[Page images and extracted text]
________

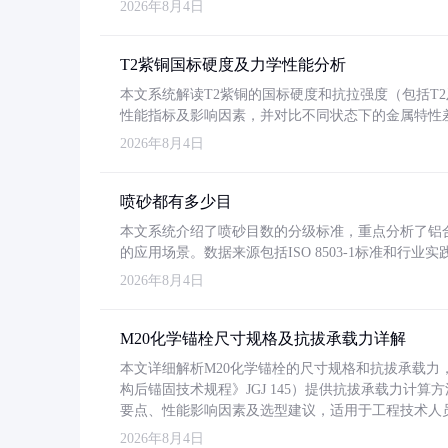
2026年8月4日
T2紫铜国标硬度及力学性能分析
本文系统解读T2紫铜的国标硬度和抗拉强度（包括T2及T2
性能指标及影响因素，并对比不同状态下的金属特性
2026年8月4日
喷砂都有多少目
本文系统介绍了喷砂目数的分级标准，重点分析了铝合金喷
的应用场景。数据来源包括ISO 8503-1标准和行
2026年8月4日
M20化学锚栓尺寸规格及抗拔承载力详解
本文详细解析M20化学锚栓的尺寸规格和抗拔承载
构后锚固技术规程》JGJ 145）提供抗拔承载力计算
要点、性能影响因素及选型建议，适用于工程技术人
2026年8月4日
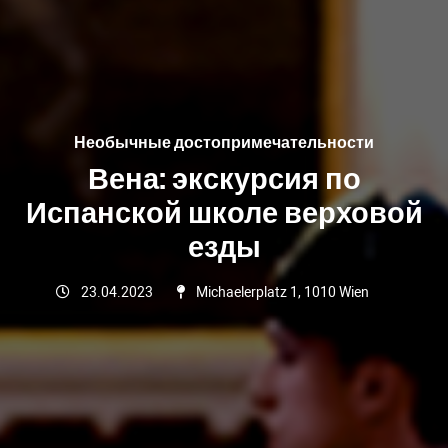
Необычные достопримечательности
Вена: экскурсия по
Испанской школе верховой
езды
23.04.2023
Michaelerplatz 1, 1010 Wien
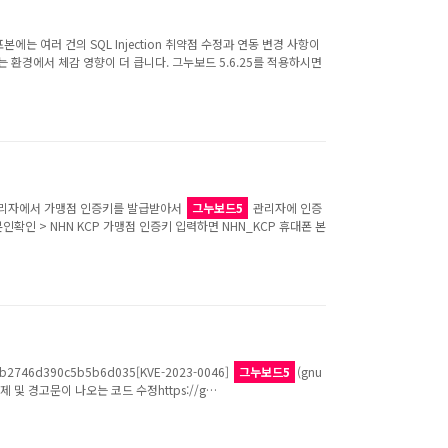
는 여러 건의 SQL Injection 취약점 수정과 연동 변경 사항이
 환경에서 체감 영향이 더 큽니다. 그누보드 5.6.25를 적용하시면
맹점관리자에서 가맹점 인증키를 발급받아서
그누보드5
관리자에 인증
인확인 > NHN KCP 가맹점 인증키 입력하면 NHN_KCP 휴대폰 본
b2746d390c5b5b6d035[KVE-2023-0046]
그누보드5
(gnu
코드 삭제 및 경고문이 나오는 코드 수정https://g…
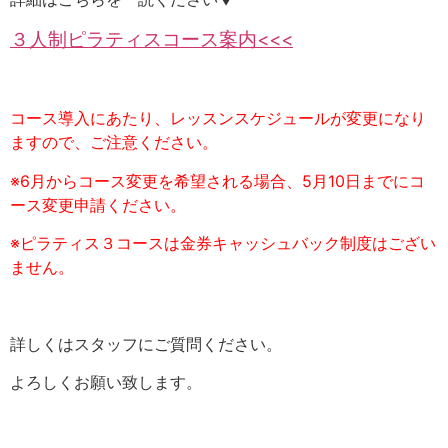
３人制ピラティスコース案内<<<
コース導入にあたり、レッスンスケジュールが変更になり
ますので、ご注意ください。
※6月からコース変更を希望される場合、5月10日までにコ
ース変更申請ください。
※ピラティス３コースは金券キャッシュバック制度はござい
ません。
詳しくはスタッフにご質問ください。
よろしくお願い致します。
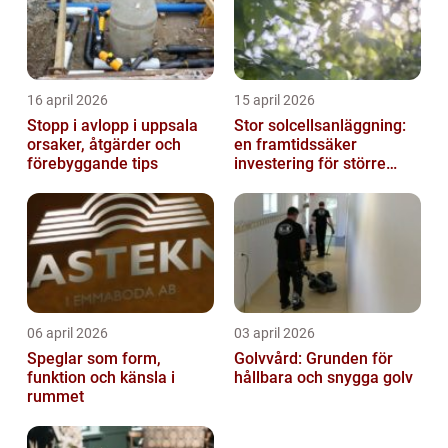
16 april 2026
15 april 2026
Stopp i avlopp i uppsala
Stor solcellsanläggning:
orsaker, åtgärder och
en framtidssäker
förebyggande tips
investering för större
fastigheter
06 april 2026
03 april 2026
Speglar som form,
Golvvård: Grunden för
funktion och känsla i
hållbara och snygga golv
rummet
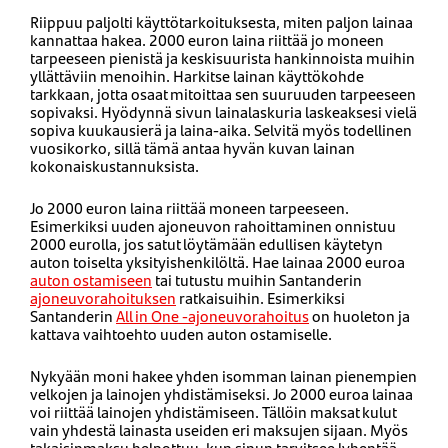
Riippuu paljolti käyttötarkoituksesta, miten paljon lainaa
kannattaa hakea. 2000 euron laina riittää jo moneen
tarpeeseen pienistä ja keskisuurista hankinnoista muihin
yllättäviin menoihin. Harkitse lainan käyttökohde
tarkkaan, jotta osaat mitoittaa sen suuruuden tarpeeseen
sopivaksi. Hyödynnä sivun lainalaskuria laskeaksesi vielä
sopiva kuukausierä ja laina-aika. Selvitä myös todellinen
vuosikorko, sillä tämä antaa hyvän kuvan lainan
kokonaiskustannuksista.
Jo 2000 euron laina riittää moneen tarpeeseen.
Esimerkiksi uuden ajoneuvon rahoittaminen onnistuu
2000 eurolla, jos satut löytämään edullisen käytetyn
auton toiselta yksityishenkilöltä. Hae lainaa 2000 euroa
auton ostamiseen
tai tutustu muihin Santanderin
ajoneuvorahoituksen
ratkaisuihin. Esimerkiksi
Santanderin
All in One -ajoneuvorahoitus
on huoleton ja
kattava vaihtoehto uuden auton ostamiselle.
Nykyään moni hakee yhden isomman lainan pienempien
velkojen ja lainojen yhdistämiseksi. Jo 2000 euroa lainaa
voi riittää lainojen yhdistämiseen. Tällöin maksat kulut
vain yhdestä lainasta useiden eri maksujen sijaan. Myös
takaisinmaksu helpottuu, kun sinun tarvitsee lyhentää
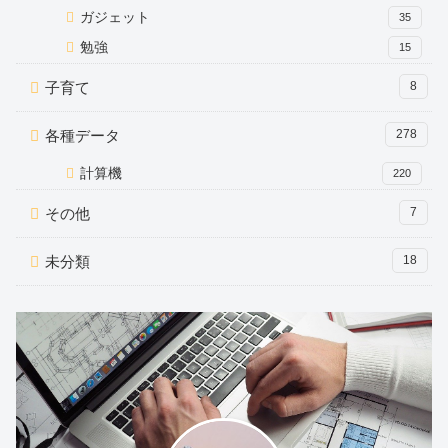
ガジェット
35
勉強
15
子育て
8
各種データ
278
計算機
220
その他
7
未分類
18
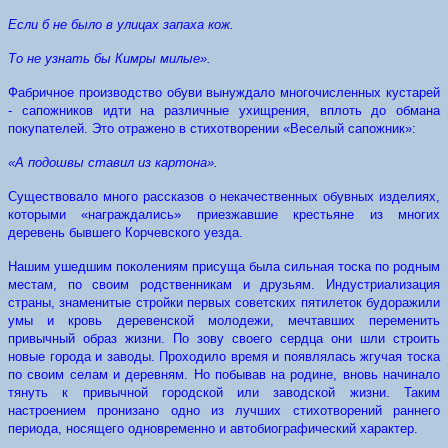
Если б не было в улицах запаха кож.
То не узнать бы Кимры милые».
Фабричное производство обуви вынуждало многочисленных кустарей
- сапожников идти на различные ухищрения, вплоть до обмана
покупателей. Это отражено в стихотворении «Веселый сапожник»:
«А подошвы ставил из картона».
Существовало много рассказов о некачественных обувных изделиях,
которыми «награждались» приезжавшие крестьяне из многих
деревень бывшего Корчевского уезда.
Нашим ушедшим поколениям присуща была сильная тоска по родным
местам, по своим родственникам и друзьям. Индустриализация
страны, знаменитые стройки первых советских пятилеток будоражили
умы и кровь деревенской молодежи, мечтавших переменить
привычный образ жизни. По зову своего сердца они шли строить
новые города и заводы. Проходило время и появлялась жгучая тоска
по своим селам и деревням. Но побывав на родине, вновь начинало
тянуть к привычной городской или заводской жизни. Таким
настроением пронизано одно из лучших стихотворений раннего
периода, носящего одновременно и автобиографический характер.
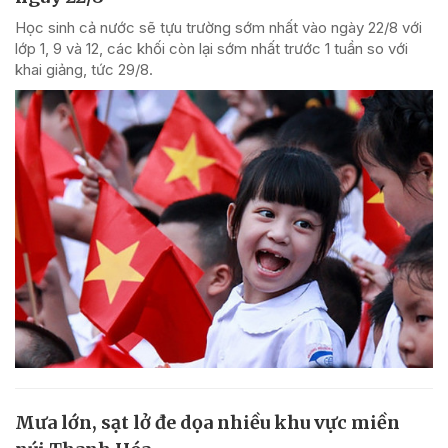
Học sinh cả nước sẽ tựu trường sớm nhất vào ngày 22/8 với
lớp 1, 9 và 12, các khối còn lại sớm nhất trước 1 tuần so với
khai giảng, tức 29/8.
Mưa lớn, sạt lở đe dọa nhiều khu vực miền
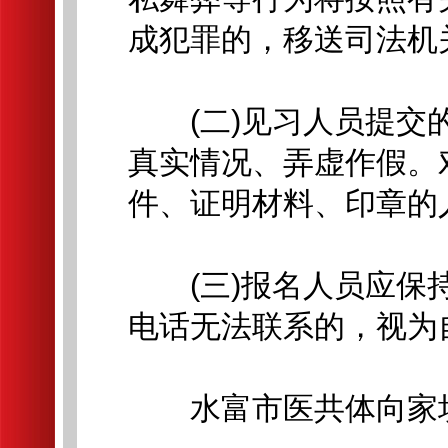
成犯罪的，移送司法机
(二)见习人员提交的
真实情况、弄虚作假。
件、证明材料、印章的
(三)报名人员应保持
电话无法联系的，视为
水富市医共体向家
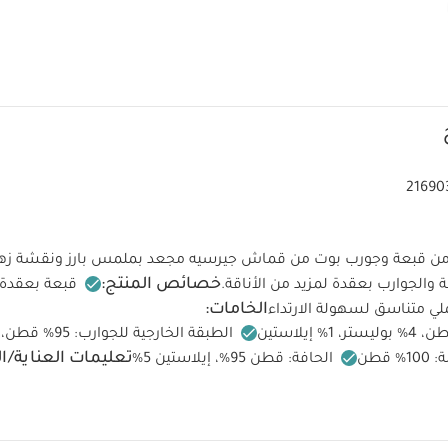
21690
من قبعة وجورب بوت من قماش جيرسيه مجعد بملمس بارز ونقشة زهور
خصائص المنتج:
عة والجوارب بعقدة لمزيد من الأناقة.
قبعة بعقدة
الخامات:
ي متناسق لسهولة الارتداء
تعليمات العناية/ا
%‏ قطن
الحافة: قطن 95‏%‏، إيلاستين 5‏%‏
درجة مئوية
ممنوع استخدام المبيضات
تجفيف على درج
رارة منخفضة
ممنوع التنظيف الجاف
تغسل الألوان الداكنة على ح
يعجبك أيضاً:
طقم ألبسة قطعة واحدة بأكمام قصيرة قماش عضوي بلون أبيض - 5 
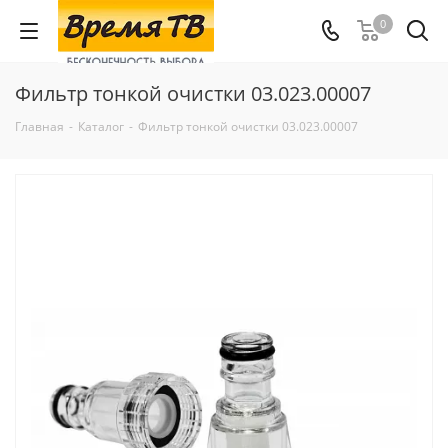
0
Фильтр тонкой очистки 03.023.00007
Главная
-
Каталог
-
Фильтр тонкой очистки 03.023.00007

________

Task requirements →
Set down all entries above again, exactly, without images.

Reply to the exercise →
2026年8月4日
T2紫铜国标硬度及力学性能分析
本文系统解读T2紫铜的国标硬度和抗拉强度（包括T2及T2
性能指标及影响因素，并对比不同状态下的金属特性
2026年8月4日
喷砂都有多少目
本文系统介绍了喷砂目数的分级标准，重点分析了铝合金喷
的应用场景。数据来源包括ISO 8503-1标准和行
2026年8月4日
M20化学锚栓尺寸规格及抗拔承载力详解
本文详细解析M20化学锚栓的尺寸规格和抗拔承载
构后锚固技术规程》JGJ 145）提供抗拔承载力计算
要点、性能影响因素及选型建议，适用于工程技术人
2026年8月4日
Необычные достопримечательности
Вена: экскурсия по
Испанской школе верховой
езды
23.04.2023
Michaelerplatz 1, 1010 Wien
는 여러 건의 SQL Injection 취약점 수정과 연동 변경 사항이
 환경에서 체감 영향이 더 큽니다. 그누보드 5.6.25를 적용하시면
맹점관리자에서 가맹점 인증키를 발급받아서
그누보드5
관리자에 인증
인확인 > NHN KCP 가맹점 인증키 입력하면 NHN_KCP 휴대폰 본
b2746d390c5b5b6d035[KVE-2023-0046]
그누보드5
(gnu
코드 삭제 및 경고문이 나오는 코드 수정https://g…
３人制ピラティスコース案内<<<
コース導入にあたり、レッスンスケジュールが変更になり
ますので、ご注意ください。
※6月からコース変更を希望される場合、5月10日までにコ
ース変更申請ください。
※ピラティス３コースは金券キャッシュバック制度はござい
ません。
詳しくはスタッフにご質問ください。
よろしくお願い致します。
16 april 2026
15 april 2026
Stopp i avlopp i uppsala
Stor solcellsanläggning:
orsaker, åtgärder och
en framtidssäker
förebyggande tips
investering för större
fastigheter
06 april 2026
03 april 2026
Speglar som form,
Golvvård: Grunden för
funktion och känsla i
hållbara och snygga golv
rummet
Riippuu paljolti käyttötarkoituksesta, miten paljon lainaa
kannattaa hakea. 2000 euron laina riittää jo moneen
tarpeeseen pienistä ja keskisuurista hankinnoista muihin
yllättäviin menoihin. Harkitse lainan käyttökohde
tarkkaan, jotta osaat mitoittaa sen suuruuden tarpeeseen
sopivaksi. Hyödynnä sivun lainalaskuria laskeaksesi vielä
sopiva kuukausierä ja laina-aika. Selvitä myös todellinen
vuosikorko, sillä tämä antaa hyvän kuvan lainan
kokonaiskustannuksista.
Jo 2000 euron laina riittää moneen tarpeeseen.
Esimerkiksi uuden ajoneuvon rahoittaminen onnistuu
2000 eurolla, jos satut löytämään edullisen käytetyn
auton toiselta yksityishenkilöltä. Hae lainaa 2000 euroa
auton ostamiseen
tai tutustu muihin Santanderin
ajoneuvorahoituksen
ratkaisuihin. Esimerkiksi
Santanderin
All in One -ajoneuvorahoitus
on huoleton ja
kattava vaihtoehto uuden auton ostamiselle.
Nykyään moni hakee yhden isomman lainan pienempien
velkojen ja lainojen yhdistämiseksi. Jo 2000 euroa lainaa
voi riittää lainojen yhdistämiseen. Tällöin maksat kulut
vain yhdestä lainasta useiden eri maksujen sijaan. Myös
takaisinmaksu helpottuu, kun sinun tarvitsee lyhentää
ガジェット
35
勉強
15
子育て
8
各種データ
278
計算機
220
その他
7
未分類
18
Если б не было в улицах запаха кож.
То не узнать бы Кимры милые».
Фабричное производство обуви вынуждало многочисленных кустарей
- сапожников идти на различные ухищрения, вплоть до обмана
покупателей. Это отражено в стихотворении «Веселый сапожник»:
«А подошвы ставил из картона».
Существовало много рассказов о некачественных обувных изделиях,
которыми «награждались» приезжавшие крестьяне из многих
деревень бывшего Корчевского уезда.
Нашим ушедшим поколениям присуща была сильная тоска по родным
местам, по своим родственникам и друзьям. Индустриализация
страны, знаменитые стройки первых советских пятилеток будоражили
умы и кровь деревенской молодежи, мечтавших переменить
привычный образ жизни. По зову своего сердца они шли строить
новые города и заводы. Проходило время и появлялась жгучая тоска
по своим селам и деревням. Но побывав на родине, вновь начинало
тянуть к привычной городской или заводской жизни. Таким
настроением пронизано одно из лучших стихотворений раннего
периода, носящего одновременно и автобиографический характер.
Học sinh cả nước sẽ tựu trường sớm nhất vào ngày 22/8 với
lớp 1, 9 và 12, các khối còn lại sớm nhất trước 1 tuần so với
khai giảng, tức 29/8.
Mưa lớn, sạt lở đe dọa nhiều khu vực miền
成犯罪的，移送司法机
(二)见习人员提交的
真实情况、弄虚作假。
件、证明材料、印章的
(三)报名人员应保持
电话无法联系的，视为
水富市医共体向家
21690
من قبعة وجورب بوت من قماش جيرسيه مجعد بملمس بارز ونقشة زهور
خصائص المنتج:
عة والجوارب بعقدة لمزيد من الأناقة.
قبعة بعقدة
الخامات:
ي متناسق لسهولة الارتداء
تعليمات العناية/ا
%‏ قطن
الحافة: قطن 95‏%‏، إيلاستين 5‏%‏
درجة مئوية
ممنوع استخدام المبيضات
تجفيف على درج
رارة منخفضة
ممنوع التنظيف الجاف
تغسل الألوان الداكنة على ح
يعجبك أيضاً:
طقم ألبسة قطعة واحدة بأكمام قصيرة قماش عضوي بلون أبيض - 5 
0
Фильтр тонкой очистки 03.023.00007
Главная
-
Каталог
-
Фильтр тонкой очистки 03.023.00007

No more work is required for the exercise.